▸ Documento de origem:
──────────

O
Brasil passa por uma grave crise política, econômica e ética que acarreta a
ruptura do processo democrático e de direitos já conquistados. Por isso, os(as)
representantes da sociedade civil no Conselho Nacional de Segurança Alimentar e
Nutricional (Consea) dirigem-se à sociedade brasileira e ao governo interino
para manifestar profunda preocupação com retrocessos em direitos garantidos
pela Constituição, entre eles o direito à alimentação (Artigo 6º).
O
Consea é um espaço público que reúne representantes de governo e sociedade
civil para viabilizar a participação e o controle social nas políticas públicas
de segurança alimentar e nutricional a partir das diretrizes aprovadas nas
Conferências Nacionais de Segurança Alimentar e Nutricional. É órgão permanente
de Estado previsto na Lei nº 11.346/2006, parte do Sistema Nacional de
Segurança Alimentar e Nutricional (Sisan).
A
atuação do Consea tem contribuído para o aprimoramento e monitoramento das
políticas públicas com propostas voltadas para: ampliar o acesso a alimentação
adequada e saudável; promover a produção agroecológica de alimentos produzidos
pela agricultura familiar, indígena, quilombola e camponesa, responsável por
parte significativa da alimentação diária da nossa população; construir
“pontes” entre cidade e campo; valorizar a biodiversidade, os alimentos frescos
e regionais; reconhecer o papel ativo das mulheres para um sistema
agroalimentar sustentável; respeitar a ancestralidade negra e indígena, a
africanidade e as tradições de todos os povos e comunidades tradicionais;
resgatar identidades, memórias e culturas alimentares dos povos que compõem a
população brasileira; proteger a amamentação; atender às necessidades
alimentares especiais.
A
saída do Brasil do Mapa Mundial da Fome, da Organização das Nações Unidas para
a Alimentação e Agricultura (FAO), em 2014, é uma conquista histórica da
sociedade. O país tornou-se referência internacional no enfrentamento da fome e
desnutrição, e na erradicação da pobreza extrema, para o quê foi essencial a construção
participativa de políticas públicas de segurança alimentar e nutricional.

──────────

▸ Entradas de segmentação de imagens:
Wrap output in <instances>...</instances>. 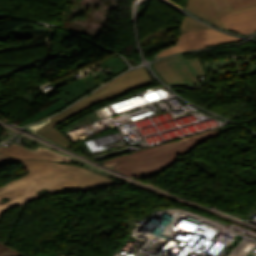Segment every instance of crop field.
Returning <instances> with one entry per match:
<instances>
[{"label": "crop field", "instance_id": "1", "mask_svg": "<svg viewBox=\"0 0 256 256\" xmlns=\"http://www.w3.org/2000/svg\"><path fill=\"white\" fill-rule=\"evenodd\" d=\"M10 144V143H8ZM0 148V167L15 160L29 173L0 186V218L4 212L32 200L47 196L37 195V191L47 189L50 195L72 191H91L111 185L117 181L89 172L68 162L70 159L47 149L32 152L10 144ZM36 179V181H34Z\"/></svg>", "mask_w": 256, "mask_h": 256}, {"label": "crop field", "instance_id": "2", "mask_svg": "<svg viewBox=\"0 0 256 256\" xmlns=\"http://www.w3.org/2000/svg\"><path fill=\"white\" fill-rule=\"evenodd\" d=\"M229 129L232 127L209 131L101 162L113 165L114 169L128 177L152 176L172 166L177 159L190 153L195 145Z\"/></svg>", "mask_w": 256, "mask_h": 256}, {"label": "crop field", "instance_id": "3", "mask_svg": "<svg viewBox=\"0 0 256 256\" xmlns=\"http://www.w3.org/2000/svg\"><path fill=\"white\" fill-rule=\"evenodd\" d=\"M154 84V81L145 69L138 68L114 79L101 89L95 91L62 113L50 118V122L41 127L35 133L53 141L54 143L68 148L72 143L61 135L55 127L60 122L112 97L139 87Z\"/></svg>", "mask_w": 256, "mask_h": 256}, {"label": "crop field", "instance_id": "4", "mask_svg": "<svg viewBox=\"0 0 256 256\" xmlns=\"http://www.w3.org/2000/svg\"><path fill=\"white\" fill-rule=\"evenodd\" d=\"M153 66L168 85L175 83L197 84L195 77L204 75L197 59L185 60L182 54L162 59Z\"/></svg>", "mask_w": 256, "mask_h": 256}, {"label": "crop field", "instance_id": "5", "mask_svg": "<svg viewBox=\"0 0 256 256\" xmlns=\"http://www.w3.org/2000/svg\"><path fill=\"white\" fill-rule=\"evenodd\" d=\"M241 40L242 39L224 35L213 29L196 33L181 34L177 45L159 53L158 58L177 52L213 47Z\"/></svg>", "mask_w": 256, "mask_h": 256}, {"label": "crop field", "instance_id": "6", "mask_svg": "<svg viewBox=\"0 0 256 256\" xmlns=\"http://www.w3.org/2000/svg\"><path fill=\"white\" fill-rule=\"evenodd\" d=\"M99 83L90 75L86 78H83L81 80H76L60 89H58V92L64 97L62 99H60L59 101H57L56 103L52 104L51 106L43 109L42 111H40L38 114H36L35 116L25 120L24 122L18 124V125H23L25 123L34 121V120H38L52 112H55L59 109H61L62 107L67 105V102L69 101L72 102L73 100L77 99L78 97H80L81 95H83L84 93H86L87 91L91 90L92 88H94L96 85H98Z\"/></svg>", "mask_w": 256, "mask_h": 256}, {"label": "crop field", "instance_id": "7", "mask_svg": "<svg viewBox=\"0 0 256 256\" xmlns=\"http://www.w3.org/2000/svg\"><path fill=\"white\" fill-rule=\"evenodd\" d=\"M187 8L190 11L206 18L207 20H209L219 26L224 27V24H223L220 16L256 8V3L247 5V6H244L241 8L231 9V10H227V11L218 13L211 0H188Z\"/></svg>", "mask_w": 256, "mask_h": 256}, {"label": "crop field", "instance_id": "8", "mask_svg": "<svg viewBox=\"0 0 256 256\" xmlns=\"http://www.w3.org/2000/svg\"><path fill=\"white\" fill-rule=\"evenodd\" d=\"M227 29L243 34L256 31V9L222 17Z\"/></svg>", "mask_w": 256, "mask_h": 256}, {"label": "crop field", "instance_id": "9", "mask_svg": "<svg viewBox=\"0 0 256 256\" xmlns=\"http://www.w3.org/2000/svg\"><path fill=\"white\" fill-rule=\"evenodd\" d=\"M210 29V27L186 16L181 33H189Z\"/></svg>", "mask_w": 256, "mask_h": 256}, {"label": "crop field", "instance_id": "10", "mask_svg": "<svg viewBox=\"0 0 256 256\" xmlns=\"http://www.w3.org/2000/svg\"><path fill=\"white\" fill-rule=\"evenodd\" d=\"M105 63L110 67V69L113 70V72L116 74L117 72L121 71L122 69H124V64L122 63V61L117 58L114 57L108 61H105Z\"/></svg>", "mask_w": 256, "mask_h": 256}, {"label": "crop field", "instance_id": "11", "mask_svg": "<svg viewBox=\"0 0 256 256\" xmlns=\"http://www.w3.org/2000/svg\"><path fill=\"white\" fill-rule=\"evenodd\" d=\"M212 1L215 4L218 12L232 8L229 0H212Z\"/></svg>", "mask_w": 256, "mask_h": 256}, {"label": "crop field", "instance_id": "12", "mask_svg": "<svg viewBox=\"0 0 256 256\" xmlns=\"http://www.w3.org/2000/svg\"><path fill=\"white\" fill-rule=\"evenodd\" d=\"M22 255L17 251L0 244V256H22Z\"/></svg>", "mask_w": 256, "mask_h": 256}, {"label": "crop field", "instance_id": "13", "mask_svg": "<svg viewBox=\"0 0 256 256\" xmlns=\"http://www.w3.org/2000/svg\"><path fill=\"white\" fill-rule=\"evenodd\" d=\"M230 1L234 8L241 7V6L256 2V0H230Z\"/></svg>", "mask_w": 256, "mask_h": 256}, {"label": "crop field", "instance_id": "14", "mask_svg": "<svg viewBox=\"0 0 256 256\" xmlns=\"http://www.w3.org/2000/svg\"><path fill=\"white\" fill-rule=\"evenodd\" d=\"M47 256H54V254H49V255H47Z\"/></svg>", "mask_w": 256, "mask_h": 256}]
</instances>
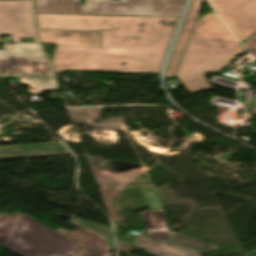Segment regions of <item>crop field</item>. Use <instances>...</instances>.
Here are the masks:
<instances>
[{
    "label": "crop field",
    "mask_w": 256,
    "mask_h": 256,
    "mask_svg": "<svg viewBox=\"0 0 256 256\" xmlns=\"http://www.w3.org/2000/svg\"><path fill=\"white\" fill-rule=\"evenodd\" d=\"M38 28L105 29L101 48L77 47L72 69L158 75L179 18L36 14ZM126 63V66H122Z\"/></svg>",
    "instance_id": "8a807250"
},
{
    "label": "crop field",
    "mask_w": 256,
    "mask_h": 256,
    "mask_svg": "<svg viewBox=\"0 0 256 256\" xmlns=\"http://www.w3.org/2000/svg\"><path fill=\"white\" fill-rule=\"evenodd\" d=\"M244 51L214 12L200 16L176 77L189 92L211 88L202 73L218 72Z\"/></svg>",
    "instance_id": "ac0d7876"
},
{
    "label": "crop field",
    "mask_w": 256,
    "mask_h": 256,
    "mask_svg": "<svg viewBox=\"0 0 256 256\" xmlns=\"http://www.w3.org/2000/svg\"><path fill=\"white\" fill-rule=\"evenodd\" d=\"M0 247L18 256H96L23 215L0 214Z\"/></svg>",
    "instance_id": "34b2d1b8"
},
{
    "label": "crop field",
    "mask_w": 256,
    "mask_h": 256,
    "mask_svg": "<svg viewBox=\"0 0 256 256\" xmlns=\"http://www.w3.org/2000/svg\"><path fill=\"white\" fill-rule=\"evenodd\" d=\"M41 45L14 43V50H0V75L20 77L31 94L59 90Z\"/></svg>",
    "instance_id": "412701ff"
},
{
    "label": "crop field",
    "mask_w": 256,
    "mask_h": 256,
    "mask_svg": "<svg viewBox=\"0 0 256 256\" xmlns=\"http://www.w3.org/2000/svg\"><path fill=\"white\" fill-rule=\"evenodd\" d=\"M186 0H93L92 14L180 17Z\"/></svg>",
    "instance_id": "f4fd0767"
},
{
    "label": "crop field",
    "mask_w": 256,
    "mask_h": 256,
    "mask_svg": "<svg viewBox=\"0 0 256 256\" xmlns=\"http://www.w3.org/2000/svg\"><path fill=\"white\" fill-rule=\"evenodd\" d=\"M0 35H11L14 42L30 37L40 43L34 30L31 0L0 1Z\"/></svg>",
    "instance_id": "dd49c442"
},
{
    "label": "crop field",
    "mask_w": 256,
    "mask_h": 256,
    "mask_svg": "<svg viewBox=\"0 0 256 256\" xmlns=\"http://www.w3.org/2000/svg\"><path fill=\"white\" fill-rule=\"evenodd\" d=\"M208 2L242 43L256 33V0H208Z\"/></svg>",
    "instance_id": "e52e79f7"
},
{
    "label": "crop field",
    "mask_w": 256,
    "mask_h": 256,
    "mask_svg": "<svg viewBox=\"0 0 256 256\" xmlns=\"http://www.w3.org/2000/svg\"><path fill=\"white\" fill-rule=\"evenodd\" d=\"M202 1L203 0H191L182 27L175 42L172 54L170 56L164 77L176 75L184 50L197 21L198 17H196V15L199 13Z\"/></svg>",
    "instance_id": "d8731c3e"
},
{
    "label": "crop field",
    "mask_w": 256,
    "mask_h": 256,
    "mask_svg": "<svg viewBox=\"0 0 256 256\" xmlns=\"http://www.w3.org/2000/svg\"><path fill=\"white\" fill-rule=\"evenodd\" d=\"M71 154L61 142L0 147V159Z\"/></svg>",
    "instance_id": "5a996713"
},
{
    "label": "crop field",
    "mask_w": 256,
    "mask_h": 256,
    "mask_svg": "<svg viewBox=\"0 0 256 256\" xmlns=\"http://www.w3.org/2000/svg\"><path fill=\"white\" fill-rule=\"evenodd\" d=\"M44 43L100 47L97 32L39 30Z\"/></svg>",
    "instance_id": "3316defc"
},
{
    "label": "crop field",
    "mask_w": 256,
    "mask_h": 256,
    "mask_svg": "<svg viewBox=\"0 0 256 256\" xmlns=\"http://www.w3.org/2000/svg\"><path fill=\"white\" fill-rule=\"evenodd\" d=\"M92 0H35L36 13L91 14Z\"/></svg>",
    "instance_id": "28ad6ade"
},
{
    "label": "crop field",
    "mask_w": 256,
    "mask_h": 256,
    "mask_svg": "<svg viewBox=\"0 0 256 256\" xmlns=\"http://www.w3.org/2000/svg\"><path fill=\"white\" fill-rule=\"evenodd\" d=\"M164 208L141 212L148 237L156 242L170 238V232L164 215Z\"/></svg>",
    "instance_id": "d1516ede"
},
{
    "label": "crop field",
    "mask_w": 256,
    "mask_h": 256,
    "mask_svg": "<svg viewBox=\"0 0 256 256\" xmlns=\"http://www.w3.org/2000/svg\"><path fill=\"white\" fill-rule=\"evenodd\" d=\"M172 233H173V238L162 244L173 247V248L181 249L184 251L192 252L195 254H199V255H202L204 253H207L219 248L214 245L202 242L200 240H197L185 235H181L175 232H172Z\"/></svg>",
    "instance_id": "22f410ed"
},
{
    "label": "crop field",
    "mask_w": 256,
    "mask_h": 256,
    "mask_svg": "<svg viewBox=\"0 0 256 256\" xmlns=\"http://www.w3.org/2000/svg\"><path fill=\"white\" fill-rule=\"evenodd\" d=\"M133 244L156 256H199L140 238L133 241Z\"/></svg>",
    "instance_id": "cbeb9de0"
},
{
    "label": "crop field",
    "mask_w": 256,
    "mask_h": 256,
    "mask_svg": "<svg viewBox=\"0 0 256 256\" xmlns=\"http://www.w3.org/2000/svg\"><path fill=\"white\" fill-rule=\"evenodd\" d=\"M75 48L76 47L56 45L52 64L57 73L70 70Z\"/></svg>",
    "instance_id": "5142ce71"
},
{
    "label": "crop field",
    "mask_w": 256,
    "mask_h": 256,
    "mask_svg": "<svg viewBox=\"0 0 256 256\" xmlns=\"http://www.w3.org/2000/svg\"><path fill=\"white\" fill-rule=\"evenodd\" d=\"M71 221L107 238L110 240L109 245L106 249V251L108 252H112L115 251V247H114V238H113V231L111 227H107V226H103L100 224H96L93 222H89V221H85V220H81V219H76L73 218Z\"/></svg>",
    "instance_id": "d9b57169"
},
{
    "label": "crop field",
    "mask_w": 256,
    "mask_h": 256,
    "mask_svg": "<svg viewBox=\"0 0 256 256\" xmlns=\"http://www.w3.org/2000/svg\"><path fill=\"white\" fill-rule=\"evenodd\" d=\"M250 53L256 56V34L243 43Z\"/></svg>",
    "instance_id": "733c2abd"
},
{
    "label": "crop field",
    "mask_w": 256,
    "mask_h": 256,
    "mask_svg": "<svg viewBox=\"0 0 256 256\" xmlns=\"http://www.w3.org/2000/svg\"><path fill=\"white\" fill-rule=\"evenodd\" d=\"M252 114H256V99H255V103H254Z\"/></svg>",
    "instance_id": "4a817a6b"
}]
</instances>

──────────

▸ O que fazer:
**1.** Segundo o texto sobre o Consea, em que ano o Brasil saiu do Mapa Mundial da Fome da FAO?
**2.** Reproduza o trecho do texto sobre o Consea que começa nas palavras "representantes da sociedade" e termina logo após "e Nutricional (Sisan).".

▸ Respostas por tarefa:
**1.** Em 2014.

**2.**
representantes da sociedade civil no Conselho Nacional de Segurança Alimentar e
Nutricional (Consea) dirigem-se à sociedade brasileira e ao governo interino
para manifestar profunda preocupação com retrocessos em direitos garantidos
pela Constituição, entre eles o direito à alimentação (Artigo 6º).
O
Consea é um espaço público que reúne representantes de governo e sociedade
civil para viabilizar a participação e o controle social nas políticas públicas
de segurança alimentar e nutricional a partir das diretrizes aprovadas nas
Conferências Nacionais de Segurança Alimentar e Nutricional. É órgão permanente
de Estado previsto na Lei nº 11.346/2006, parte do Sistema Nacional de
Segurança Alimentar e Nutricional (Sisan).